Quant aux deux escales techniques, Maitre Bourdon ignore sans doute le type d'appareil utilisé ainsi que son autonomie en carburant. À moins qu'un ravitaillement en vol fut opéré, ce qui n'est pas possible avec ce type d'aéronef.

Guy-Brice Parfait Kolelas est mort pour ses idées, car au nom de ces idées, il a sacrifié certains aspects essentiels de sa vie, notamment sa santé. Mais il y a aussi à dire que beaucoup de ses proches tant familiaux que politiques, ne l’ont pas non plus, aidé à s’en sortir, à se reposer pour se refaire, au regard de ce marathon électoral qu’il semblait ne plus supporter et qui entamait chaque jour un peu plus sa santé.

On l’avait senti fatigué à Pointe-Noire. Ce fut mis à l’actif du trajet éprouvant. On l’a vu chancelant à Owando. Personne, ni la famille, ni son équipe de campagne n’a voulu y voir un signe de gravité. Tous ont minimisé ces signes probants de la maladie qui sans doute rongeait cet homme que le courage et la témérité poussaient à tenir. Surtout que drapé dans la foi, on ose dire : « Dieu fera ».

C’est sans doute, croyant en Dieu fera que son épouse rassurait les militants lors du dernier meeting au stade Marchand, confiant que son mari souffrait d’un palu doublé d’une petite grippe.

En dépit des signes visibles de dégradation de la santé de Guy-Brice Parfait Kolelas, celui-ci n’a été interné dans un centre de soins que le vendredi 19 mars. Et s’il était déjà trop tard ?

Quoi qu’il en soit, tous ceux qui agitent l’idée d’un éventuel empoisonnement de Guy-Brice Parfait Kolelas n’ont peut-être pas tort. Nul congolais ne meurt de maladie naturelle. Les hommes politiques sont empoisonnés, de préférence par les autorités du pays. Les cadres des administrations sont sacrifiés chez les charlatans par des collègues jaloux. Les enfants sont livrés dans des Maisons magico-mystiques. Les neveux sont « mangés » par leurs oncles et la liste des causes dites « réelles » de décès, la maladie n’étant qu’une « cause apparente », sont légion. C’est un obscurantisme culturel dont il est difficile de s’affranchir.
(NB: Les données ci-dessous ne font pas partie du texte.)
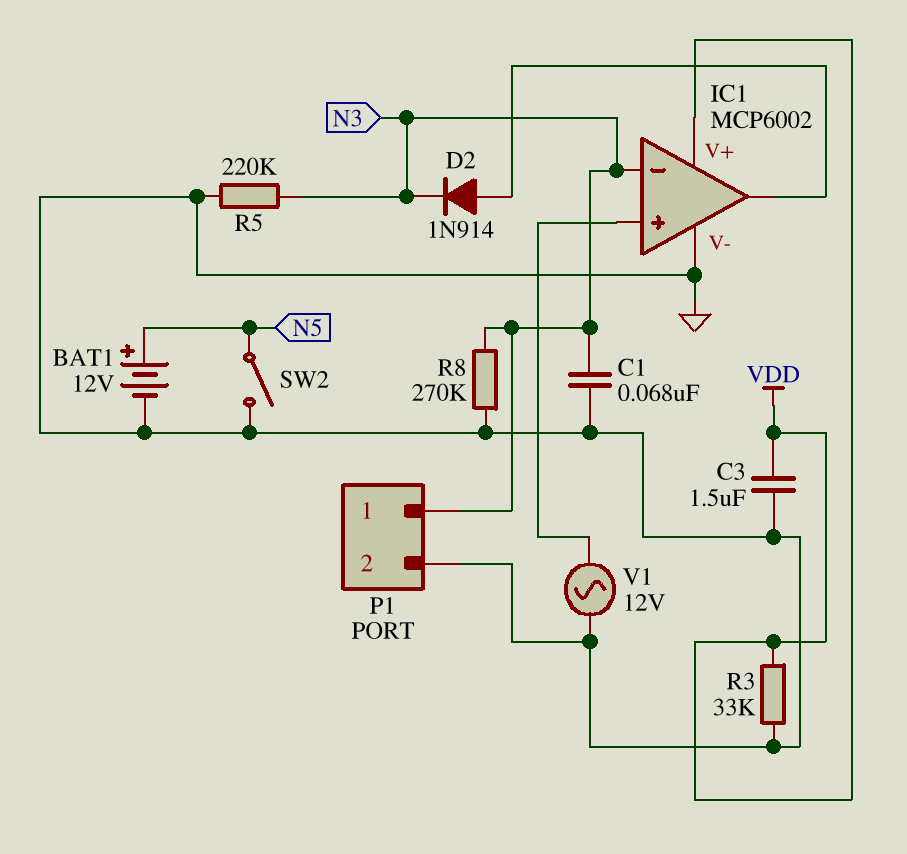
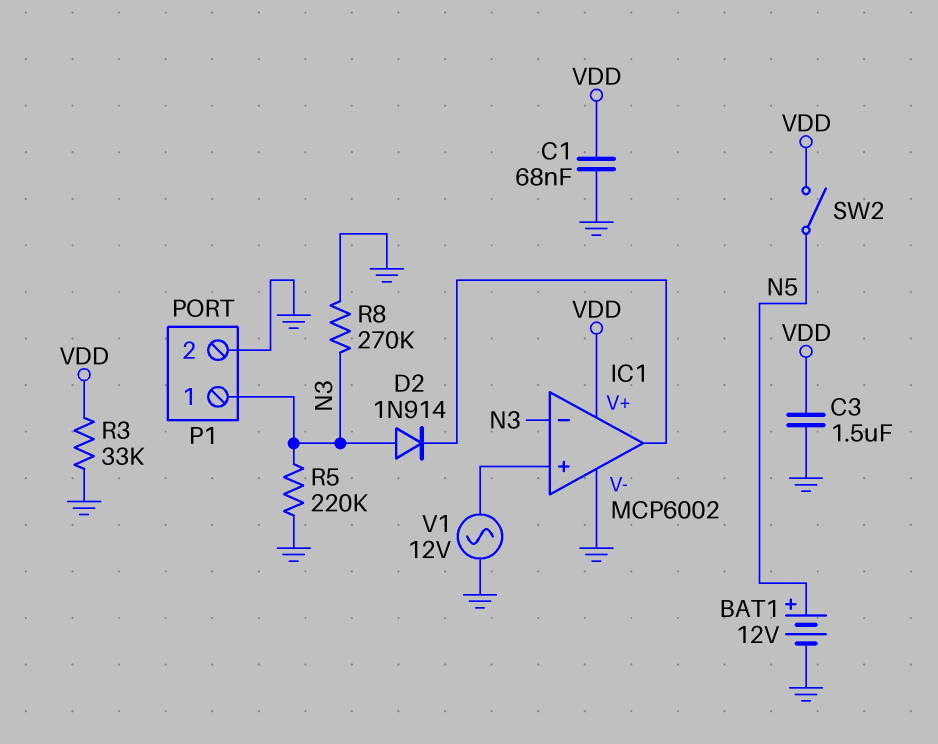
C1: 68nF (GND, N3) -> 68nF (GND, VDD)
D2: diode 1N914 (A IC1/out, K N3) -> diode 1N914 (A N3, K IC1/out)
SW2: switch (GND, N5) -> switch (N5, VDD)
La famille et les enfants Kolelas avaient pris l’habitude de donner aux congolais une leçon de démocratie, depuis que tous n’appartenaient plus à la même famille politique. Ils traduisaient à leur manière l’unité et la lutte des contraires. Cette famille qui par le passé, est restée soudée, en dépit des vicissitudes que la vie ne leur a pas épargnées semble se diviser aujourd’hui. Ce n’était sans doute pas le souhait de Parfait Kolelas. Lui qui tenait tant à l’unité entre frères et sœurs, par-delà les liens familiaux.
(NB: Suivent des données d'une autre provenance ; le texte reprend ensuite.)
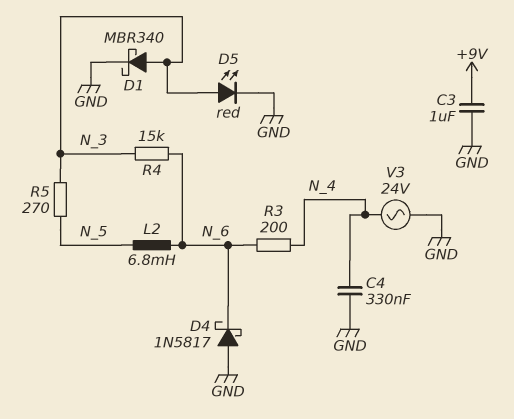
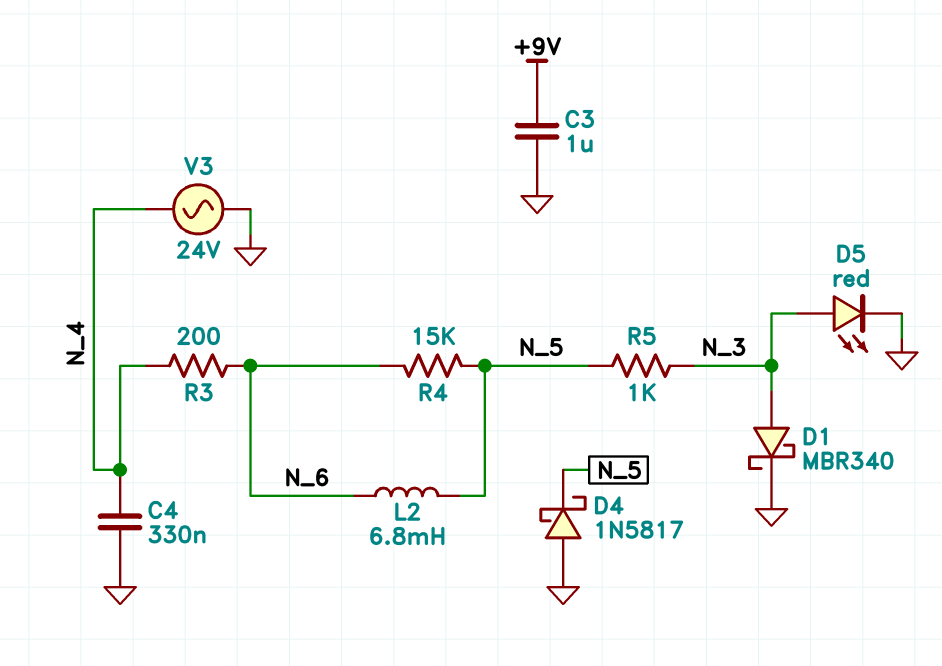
D4: schottky 1N5817 (A GND, K N_6) -> schottky 1N5817 (A GND, K N_5)
R4: 15k (N_3, N_6) -> 15k (N_5, N_6)
R5: 270 (N_3, N_5) -> 1k (N_3, N_5)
Pourvu que les avocats dont maitre Bourbon, concourent à la manifestation, non, d’une pseudo vérité, mais de la seule et simple vérité, celle qui réconciliera autant les cœurs des frères et sœurs, doublement meurtris, celle de savoir que quel que soit son statut, un homme peut mourir, sans que ne soit mis en cause qui que ce soit.